Esto no es un sueño, carnal. Van en serio.

La tensión crecía como un solo de guitarra subiendo octavas. Bailaron, los tres pegados en la pista. Ana delante, restregando su culazo contra tu pelvis, Lalo atrás, sus manos en tus hombros guiándote. Sentías el calor de sus cuerpos, el roce de tetas suaves contra tu pecho, la dureza de su verga contra tu nalga. Sudor goteando, sal en la piel, bocanadas de aliento alcohólico. "Me late tu vibe, wey", murmuró Ana en tu oído, mordisqueándote el lóbulo. Tus manos bajaron a sus caderas, apretando carne firme, mientras Lalo te besaba el cuello, barba raspando delicioso.

El deseo ardía, pero había un conflicto interno: ¿Y si la cagas? ¿Y si no armonizas? Pero Ana te susurró: "Todo consensual, todo chido. Sigue el PDF". Lalo asintió, ojos brillantes. Salieron del antro, taxi hasta el depa de ellos en Polanco, el chofer ajeno a las manos explorando bajo la falda de Ana, dedos rozando panocha mojada.

En el cuarto, luces tenues, cama king size oliendo a sábanas frescas y incienso de copal. Desnudos ya, pieles mexicanas brillando bajo la luna que se colaba por la ventana. Ana te empujó suave a la cama, "Empecemos con el acorde triada básico". Se montó sobre ti, su concha caliente envolviendo tu verga despacio, jugos resbalando por tus bolas.
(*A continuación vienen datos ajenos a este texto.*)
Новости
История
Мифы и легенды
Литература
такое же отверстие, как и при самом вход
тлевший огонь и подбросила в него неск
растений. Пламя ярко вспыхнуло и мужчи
Lalo se arrodilló, lengua lamiendo donde se unían, sabor salado y dulce mezclándose. ¡Qué pinche delicia! Gemiste, el sonido ahogado por los labios de Ana besándote, lengua danzando como un riff salvaje.

Los sentidos explotaban: vista de tetas rebotando, pezones duros como piedras de mezcal; sonido de pieles chocando chap chap chap, gemidos roncos "¡Ay, cabrón, más!"; tacto de manos por todos lados, uñas arañando espalda, verga palpitando en calor viscoso; olor a sexo crudo, sudor, panocha excitada; gusto de besos con tequila residual y piel salada. Gradual escalada: invertían posiciones como el PDF mandaba. Ahora Lalo en ti por detrás, lubricante fresco, penetrando lento mientras tú lamías la panocha de Ana. Ella encima, cabalgando tu cara, jugos ahogándote delicioso.
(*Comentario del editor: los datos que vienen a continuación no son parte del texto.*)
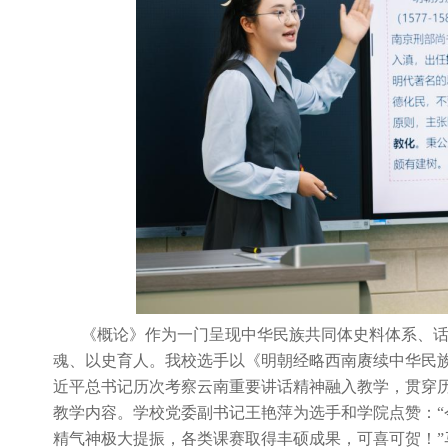
《概论》作为一门呈现中华民族共同体史料体系、
魂、以史育人。我校选手以《明朝经略西南赓续中华民
近平总书记历次考察云南重要讲话精神融入教学，贯穿
教学内容。学校党委副书记王艳萍为选手和学院点赞：
精气神极大提振，各类课赛取得丰硕成果，可喜可贺！”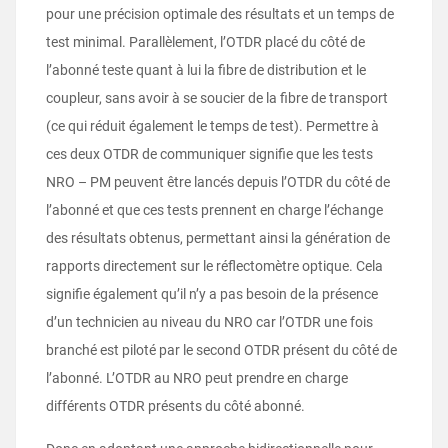
pour une précision optimale des résultats et un temps de
test minimal. Parallèlement, l’OTDR placé du côté de
l’abonné teste quant à lui la fibre de distribution et le
coupleur, sans avoir à se soucier de la fibre de transport
(ce qui réduit également le temps de test). Permettre à
ces deux OTDR de communiquer signifie que les tests
NRO – PM peuvent être lancés depuis l’OTDR du côté de
l’abonné et que ces tests prennent en charge l’échange
des résultats obtenus, permettant ainsi la génération de
rapports directement sur le réflectomètre optique. Cela
signifie également qu’il n’y a pas besoin de la présence
d’un technicien au niveau du NRO car l’OTDR une fois
branché est piloté par le second OTDR présent du côté de
l’abonné. L’OTDR au NRO peut prendre en charge
différents OTDR présents du côté abonné.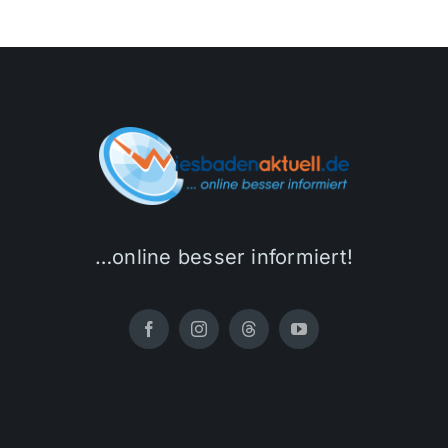
…online besser informiert!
Esto es la inversión perfecta, la tensión resuelta en clímax.
Lalo empujaba rítmico, su verga gruesa estirándote, placer nuevo y ardiente mezclándose con el roce de tu lengua en el clítoris hinchado de Ana. Ella gritaba "¡Sí, wey, chúpame así!", caderas moliendo. Tus bolas se contraían, el orgasmo building como un crescendo orquestal. Sudor chorreando, músculos temblando, alientos jadeantes sincronizados.

El pico llegó en oleadas: Ana primero, convulsionando, squirt empapándote la cara, sabor almizclado inundándote. Tú explotaste dentro de ella, leche caliente salpicando paredes internas, mientras Lalo se vaciaba en ti, gruñendo "¡Qué chingón!". Colapsaron los tres, enredados como cuerdas de guitarra afinadas, pulsos latiendo al unísono.
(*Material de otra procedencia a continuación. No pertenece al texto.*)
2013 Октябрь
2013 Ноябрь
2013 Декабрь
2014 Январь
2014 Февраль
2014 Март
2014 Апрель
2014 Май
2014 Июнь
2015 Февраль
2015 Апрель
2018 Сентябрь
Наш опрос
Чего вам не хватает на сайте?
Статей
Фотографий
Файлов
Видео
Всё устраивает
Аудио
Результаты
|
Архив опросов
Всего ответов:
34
Después, en el afterglow, fumando un porro suave, cuerpos pegajosos relucientes. Ana trazaba círculos en tu pecho, "Ves, las triadas armonizan todo". Lalo sonrió, "Y las inversiones dan variedad infinita". Te sentiste completo, el bloqueo creativo volado, ideas para rolas brotando como chispas. Neta, esto cambia el juego. Saliste al amanecer, el PDF ya no era solo un archivo, sino el comienzo de sinfonías futuras. El sol mexicano calentaba tu piel satisfecha, prometiendo más acordes por tocar.